New Castle News

August 3, 2013

John K. Manna:Limited choices, Many November contests have been decided

John K. Manna
New Castle News

NEW CASTLE —

The November general election is just 94 days away.
I realize few people are thinking about it, but I thought this would be a good time to emphasize that despite what you may have been reading or seeing on TV, Lawrence County voters will not have the opportunity to vote for Anthony Weiner.
Of course, there’s always room on the ballot for a write-in.
Nonetheless, there won’t be much for voters to decide. That’s because most of the choices were made for voters in the May primary.
A few days before the primary, I wrote: “By the time the November election rolls around, many races — particularly for school boards — will have been decided. And some people will bark then that they don’t like any of the choices.”
So that’s where we are. There won’t be many decisions to make unless voters opt to go the write-in route.
Leading the list of decideds are the races for district attorney, sheriff and register and recorder.
The New Castle council race is not decided, although at least one Democrat is certain to be elected to a four-year term.
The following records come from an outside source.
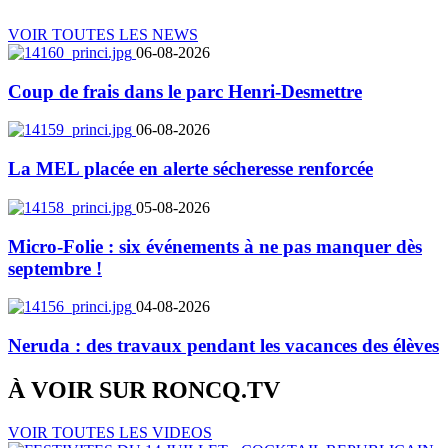
VOIR TOUTES LES NEWS
06-08-2026
Coup de frais dans le parc Henri-Desmettre
06-08-2026
La MEL placée en alerte sécheresse renforcée
05-08-2026
Micro-Folie : six événements à ne pas manquer dès
septembre !
04-08-2026
Neruda : des travaux pendant les vacances des élèves
À VOIR SUR
RONCQ.TV
VOIR TOUTES LES VIDEOS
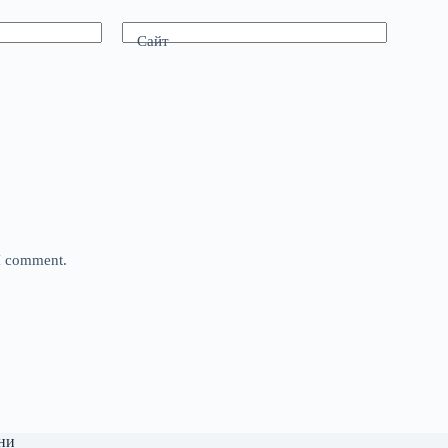
Сайт
 I comment.
ни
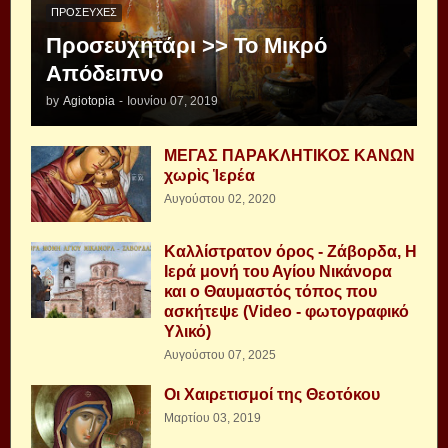
ΠΡΟΣΕΥΧΈΣ
Προσευχητάρι >> Το Μικρό
Απόδειπνο
by
Agiotopia
-
Ιουνίου 07, 2019
ΜΕΓΑΣ ΠΑΡΑΚΛΗΤΙΚΟΣ ΚΑΝΩΝ
χωρὶς Ἱερέα
Αυγούστου 02, 2020
Καλλίστρατον όρος - Ζάβορδα, Η
Ιερά μονή του Αγίου Νικάνορα
και ο Θαυμαστός τόπος που
ασκήτεψε (Video - φωτογραφικό
Υλικό)
Αυγούστου 07, 2025
Οι Χαιρετισμοί της Θεοτόκου
Μαρτίου 03, 2019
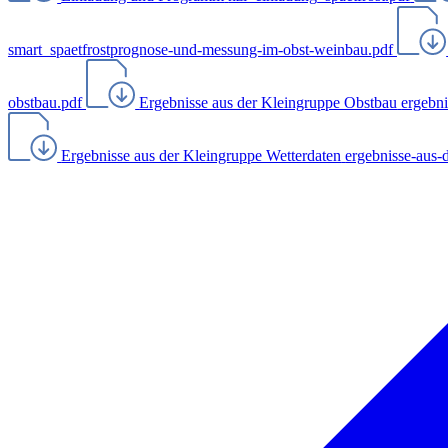
smart_spaetfrostprognose-und-messung-im-obst-weinbau.pdf
obstbau.pdf
Ergebnisse aus der Kleingruppe Obstbau
ergebni
Ergebnisse aus der Kleingruppe Wetterdaten
ergebnisse-aus-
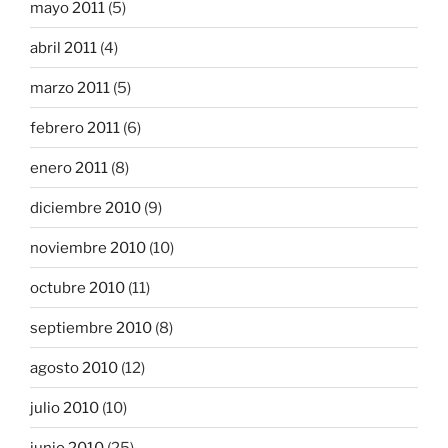
mayo 2011
(5)
abril 2011
(4)
marzo 2011
(5)
febrero 2011
(6)
enero 2011
(8)
diciembre 2010
(9)
noviembre 2010
(10)
octubre 2010
(11)
septiembre 2010
(8)
agosto 2010
(12)
julio 2010
(10)
junio 2010
(25)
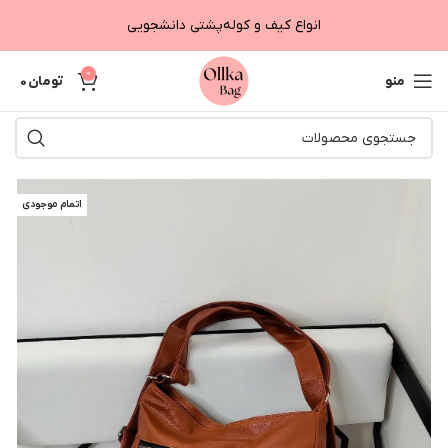
انواع کیف و کوله‌پشتی دانشجویی
0
منو
تومان
0
اتمام موجودی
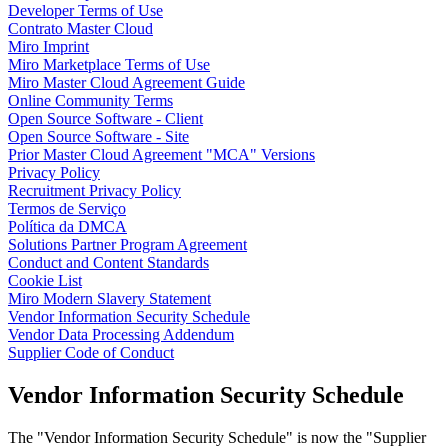
Developer Terms of Use
Talktrack
Contrato Master Cloud
Tabelas
Miro Imprint
Documentos
Miro Marketplace Terms of Use
Slides
Miro Master Cloud Agreement Guide
Casos de uso
Online Community Terms
Em destaque
Open Source Software - Client
Explore os Playbooks de IA
Open Source Software - Site
Explore o Miroverse
Prior Master Cloud Agreement "MCA" Versions
Geral
Privacy Policy
Diagramas
Recruitment Privacy Policy
Workshops
Termos de Serviço
Brainstorming
Política da DMCA
Mapas mentais
Solutions Partner Program Agreement
Mapas conceituais
Conduct and Content Standards
Fluxogramas
Cookie List
Roadmaps
Miro Modern Slavery Statement
Roadmaps
Vendor Information Security Schedule
Mapeamento de processos
Vendor Data Processing Addendum
Design técnico e documentação
Supplier Code of Conduct
Protótipos e wireframes
Mapa da jornada do cliente
Vendor Information Security Schedule
Síntese de pesquisa
Workshops de design
Planejamento e entrega
The "Vendor Information Security Schedule" is now the "Supplier
Planejamento de metas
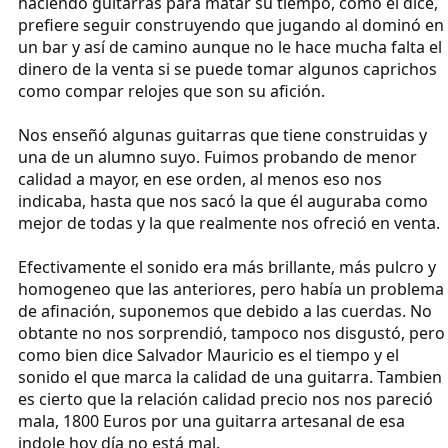
haciendo guitarras para matar su tiempo, como él dice,
prefiere seguir construyendo que jugando al dominó en
un bar y así de camino aunque no le hace mucha falta el
dinero de la venta si se puede tomar algunos caprichos
como compar relojes que son su afición.
Nos enseñó algunas guitarras que tiene construidas y
una de un alumno suyo. Fuimos probando de menor
calidad a mayor, en ese orden, al menos eso nos
indicaba, hasta que nos sacó la que él auguraba como
mejor de todas y la que realmente nos ofreció en venta.
Efectivamente el sonido era más brillante, más pulcro y
homogeneo que las anteriores, pero había un problema
de afinación, suponemos que debido a las cuerdas. No
obtante no nos sorprendió, tampoco nos disgustó, pero
como bien dice Salvador Mauricio es el tiempo y el
sonido el que marca la calidad de una guitarra. Tambien
es cierto que la relación calidad precio nos nos pareció
mala, 1800 Euros por una guitarra artesanal de esa
indole hoy día no está mal.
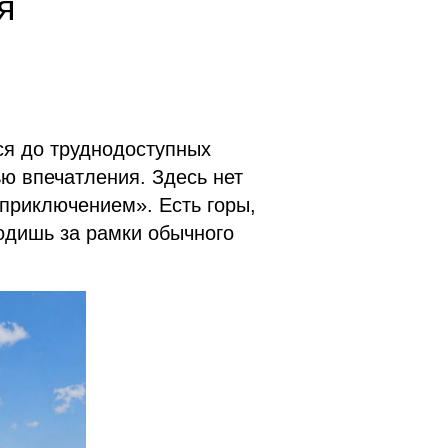
я
ся до труднодоступных
ью впечатления. Здесь нет
приключением». Есть горы,
одишь за рамки обычного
That leaves Republicans with the hope of winning another seat for a four-year term one for a two-year term. But it’s an uphill climb for the GOP in the city because of registration.
If there is any race to bring the voters out in the city, this would be it.
In several townships, supervisor races have been settled.
In many of the county’s boroughs and townships, races have been decided due in large part to the absence of opposition in the primary.
And then there are the races for the county’s eight school boards. While nothing is official until the votes are cast on Nov. 5, it can be said that races in six districts have essentially been decided because of crossfiling.
They include Ellwood City, Laurel, Mohawk, Neshannock, Shenango and Union, each with four candidates to fill four seats.
That leaves New Castle and Wilmington, each with one spot to be determined. Although nothing is certain, the odds of a candidate who was nominated on both ballots losing in the general election are slim.
A possible solution would be to have nonpartisan contests in the primary for all local offices. Contrary to the belief of some state legislators, party politics plays little if any influence in local decision-making. Cronyism sometimes, but not party politics.
Currently, in places where one party dominates, people are reluctant to run because they figure they have no chance. Having nonpartisan primaries would widen the field of candidates and give voters more to choose from.
Instead, there are some legislators, through a bill introduced in the House, who want to go the other way by having school board candidates run on only one ballot in the primary. While it may give voters more choices in November, it would do nothing to eliminate one-party domination.